## Description of the task
Each line that contains "lines" needs to be copied from the listing.

··· Listed records ···

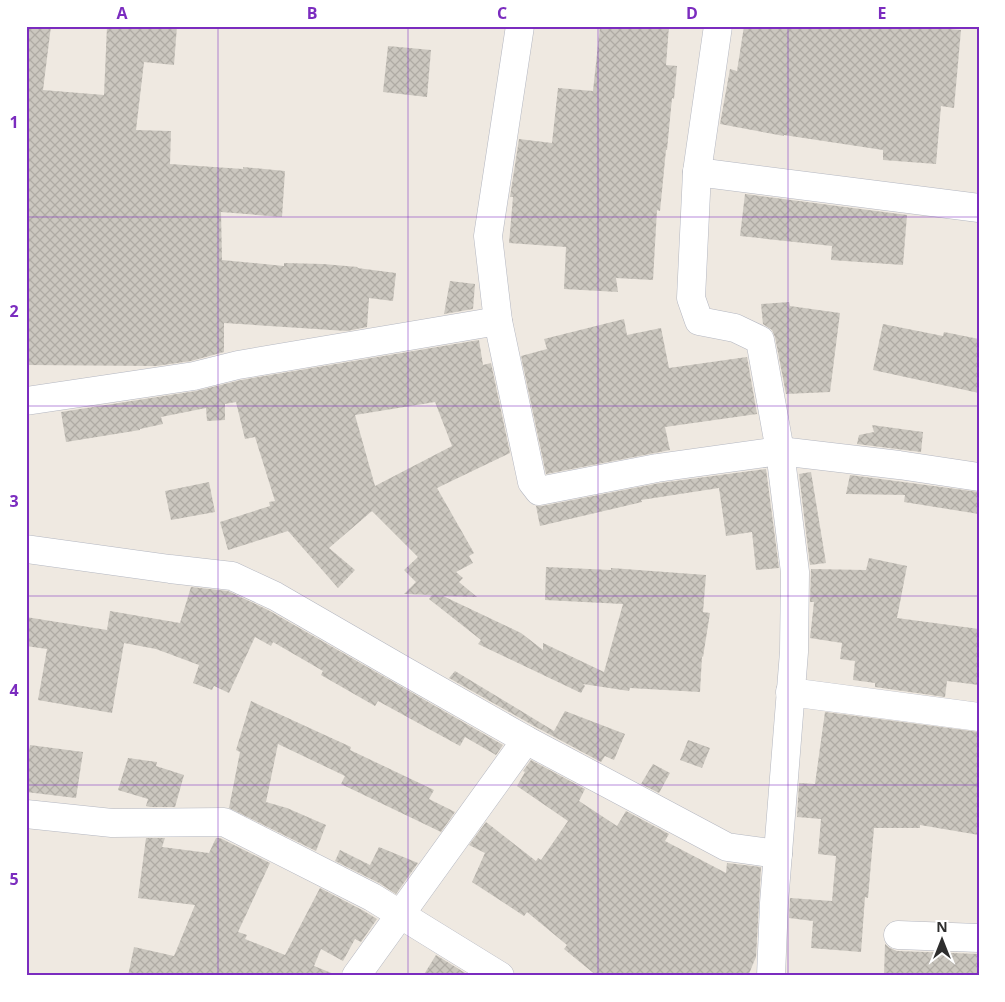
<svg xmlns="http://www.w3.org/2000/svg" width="1005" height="1002" viewBox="0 0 1005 1002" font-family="'Open Sans',sans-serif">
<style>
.building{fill:url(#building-cross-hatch);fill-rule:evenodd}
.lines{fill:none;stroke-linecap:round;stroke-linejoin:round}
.minor-casing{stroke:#b4b7c1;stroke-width:29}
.minor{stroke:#fff;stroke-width:28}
.grid{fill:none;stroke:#7b2cbf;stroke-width:1;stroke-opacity:0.55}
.neatline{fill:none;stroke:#7b2cbf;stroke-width:2}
.grid-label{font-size:16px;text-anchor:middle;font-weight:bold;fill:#7b2cbf}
</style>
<defs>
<pattern id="building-cross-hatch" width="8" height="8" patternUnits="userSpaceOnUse" patternTransform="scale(1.25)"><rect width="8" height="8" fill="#cbc7bf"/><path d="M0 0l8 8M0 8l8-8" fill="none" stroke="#afaba4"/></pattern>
</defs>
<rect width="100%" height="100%" fill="#efe9e1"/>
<!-- building -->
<g class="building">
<path d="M26,26H51L43,90L104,95L107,26H177L174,65L144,62L136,130L171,131L170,164L243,169V167L285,171L282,217L221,212L222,260L284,266V263L323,264L358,267L357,268L396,273L393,301L369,298L367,327L347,331L224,323V352L191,361L156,366L26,365Z"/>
<path d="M600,26H669L666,65L677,66L674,99L672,98L667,150H666L660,211L657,210L653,280L616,278L618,292L564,289L566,247L509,243L513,197H510L519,139L552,143L558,88L593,91Z"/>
<path d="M744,26H915L961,30L954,108L941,106L936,164L883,160V150L784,135V136L720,124L730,69L737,71Z"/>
<path d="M388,46L431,50L427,97L383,92Z"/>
<path d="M745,194L907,215L903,265L831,260L832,246L740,236Z"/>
<path d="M450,281L475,284L473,309L444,314Z"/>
<path d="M789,302L790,306L840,313L830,392L786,394L775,337L772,330L763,324L761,304Z"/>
<path d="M624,319L627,335L661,328L669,368L747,357L757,414L665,427L670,450L546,474L521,356L547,349L544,339Z"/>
<path d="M883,324L943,336L944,332L979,339V393L873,370Z"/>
<path d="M479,340L483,365L491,363L510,453L437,488L474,553L469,556L473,563L456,572L463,578L459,582L477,597L443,596L521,633L543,650V643L604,672L623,604L545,600L546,567L611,570V568L706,575L703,612L710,613L703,657L702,656L700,692L630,688L629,691L583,684L585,686L581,693L478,644L481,640L429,599L432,595L404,594L416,582L404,570L418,557L372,511L329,548L355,570L338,588L288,531L228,550L220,522L270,506L269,502L275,501L255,437L245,439L236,402L225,404V420L207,421L206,408L161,417L163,424L140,429V430L66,442L61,412L196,391L241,380ZM435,402L452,446L375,486L355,415Z"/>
<path d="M872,425L923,432L921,452L857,444L859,435L874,432Z"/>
<path d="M766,469L779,568L756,570L752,532L726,536L719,488L641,500L642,502L540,526L536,506H542L660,483Z"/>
<path d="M811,472L826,563L810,565L799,474Z"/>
<path d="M850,475L979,492V514L904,502L905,495L846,494Z"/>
<path d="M209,482L215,512L171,520L165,491Z"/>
<path d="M869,558L907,566L897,618L979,629V685L947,681L945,697L875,687V683L853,680L855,661L840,659L842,643L810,638L814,602H810L811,569L866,570Z"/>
<path d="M191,587L228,591L268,610L503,745L496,755L465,737L460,746L378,701L375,706L321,675L323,671L273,642L271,646L255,637L229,693L214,686L212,690L193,683L199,665L156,649L124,643L112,713L38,700L47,649L26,646V617L107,630L110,611L180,623Z"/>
<path d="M455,671L554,731L565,711L625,734L614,760L605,756L601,762L534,726L449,678Z"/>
<path d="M251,701L351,747L350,750L434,790L429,799L455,812L441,832L341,784L345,776L278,744L266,802L287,808L326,825L316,851L229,808L240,752L236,750Z"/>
<path d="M825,712L979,732V835L920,825V828H874L868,898L865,897L861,952L811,948L813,921L789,918L790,898L832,901L836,856L818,854L821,819L797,817L799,783L815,784Z"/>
<path d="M688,740L710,748L702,768L680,760Z"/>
<path d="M30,745L83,752L76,798L26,792V771Z"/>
<path d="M128,758L157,762L156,766L184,775L175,807H150L146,806L148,799L118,790Z"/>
<path d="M531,760L585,789L579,801L617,826L626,811L669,834L665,841L726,873L727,863L761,867L756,957L748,976H597L564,949L567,945L527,912L524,916L472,882L485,853L469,845L486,822L536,861L538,858L541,860L568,821L517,786L525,772L523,771Z"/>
<path d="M653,764L670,773L659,793L641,784Z"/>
<path d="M146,838H165L162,847L209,853L216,838H220L270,863L238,932L247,935L245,939L285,955L320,888L364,911L377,919L361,942L355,939L343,961L321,949L314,966L334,974V976H128L134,947L174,956L195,905L138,898Z"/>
<path d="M379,847L418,863L396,894L379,883L335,861L340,850L370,865Z"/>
<path d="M885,944L890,948L897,951L979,954V976H884Z"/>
<path d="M436,955L470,976H423Z"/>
</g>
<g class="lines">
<defs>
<g id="minor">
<path d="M520,26L488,236L498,321L532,482L539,491L657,468L780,451L899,465L979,477"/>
<path d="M718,26L697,172L691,298L699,321L735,328L760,340L780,451L795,572L794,652L774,903L771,976"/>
<path d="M697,172L979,208"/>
<path d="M26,401L194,376L238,365L498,321"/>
<path d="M26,549L170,569L232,576L275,596L403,670L526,740L727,847L778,854"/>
<path d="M790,692L979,717"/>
<path d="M26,814L112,823L224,822L372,897L500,976"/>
<path d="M898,935L979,938"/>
<path d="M356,976L526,740"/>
</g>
</defs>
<!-- minor casing -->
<use href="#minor" class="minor-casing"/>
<!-- minor -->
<use href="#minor" class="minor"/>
</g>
<!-- grid -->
<path class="grid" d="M218,26V976M408,26V976M598,26V976M788,26V976M26,217H979M26,406H979M26,596H979M26,785H979"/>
<!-- border -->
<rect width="1005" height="1002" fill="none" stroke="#ffffff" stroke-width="55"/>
<!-- north arrow -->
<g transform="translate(942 940)" stroke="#ffffff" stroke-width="4" paint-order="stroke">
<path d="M0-4L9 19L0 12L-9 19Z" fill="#2e2e2e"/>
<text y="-8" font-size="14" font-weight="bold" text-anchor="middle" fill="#2e2e2e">N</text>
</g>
<rect x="28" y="28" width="950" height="946" class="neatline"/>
<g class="grid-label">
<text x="122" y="19">A</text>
<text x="312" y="19">B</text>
<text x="502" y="19">C</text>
<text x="692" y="19">D</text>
<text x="882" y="19">E</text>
<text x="14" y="128">1</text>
<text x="14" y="317">2</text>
<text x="14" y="507">3</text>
<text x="14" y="696">4</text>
<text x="14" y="885">5</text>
</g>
</svg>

···

## Result
.lines{fill:none;stroke-linecap:round;stroke-linejoin:round}
<g class="lines">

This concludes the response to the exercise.